Offshore Energy Today earlier reported that Shell UK is planning to lay off at least 250 workers and change offshore shift patterns. In addition, according to BBC, TAQA is also planning to cut 100 jobs, mostly contractors and consultants in onshore positions.
Offshore Energy Today has reached out to TAQA seeking confirmation of this information; however, we are yet to receive it.
Noting announcements from Shell UK and TAQA on measures to tackle the issue of rising costs, Mike Tholen, Oil & Gas UK’s economics director, said: “With up to 23 billion barrels of oil and gas still to be recovered from the UK continental shelf (UKCS), the province offers vast potential. However its attractiveness as a destination for investment has been severely curtailed in recent years by rising costs, an onerous tax regime and under-resourced regulation, worsened by the drop in oil price.
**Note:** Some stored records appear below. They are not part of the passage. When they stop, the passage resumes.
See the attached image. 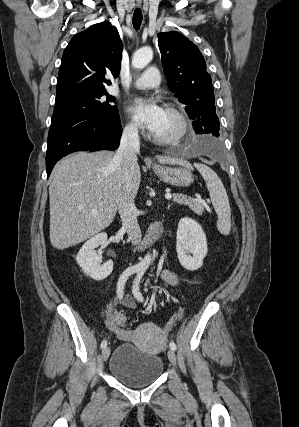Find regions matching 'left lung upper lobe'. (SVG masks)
Instances as JSON below:
<instances>
[{
  "mask_svg": "<svg viewBox=\"0 0 299 427\" xmlns=\"http://www.w3.org/2000/svg\"><path fill=\"white\" fill-rule=\"evenodd\" d=\"M162 66L170 90L185 104L191 119H200L206 109L210 134L219 137V119L216 115L212 80L206 71V62L198 47L182 34L171 31L159 33Z\"/></svg>",
  "mask_w": 299,
  "mask_h": 427,
  "instance_id": "obj_1",
  "label": "left lung upper lobe"
}]
</instances>
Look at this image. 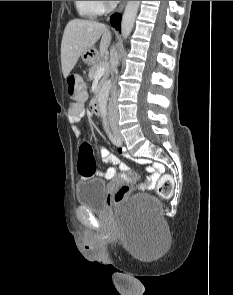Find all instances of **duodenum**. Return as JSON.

“The new Oil and Gas Authority is progressing apace and the Budget announcement last week laid the foundations for the regeneration of the UK North Sea. As we said at the time, however, it is crucial that the industry itself now builds on this by delivering the cost and efficiency improvements required to secure its competitiveness. While these are tough decisions to take given the impact on people, the measures are being taken by many companies and will allow the UK to benefit in the long-term from a boost to energy security, hundreds of thousands of highly skilled jobs and billions of pounds worth of supply chain exports.”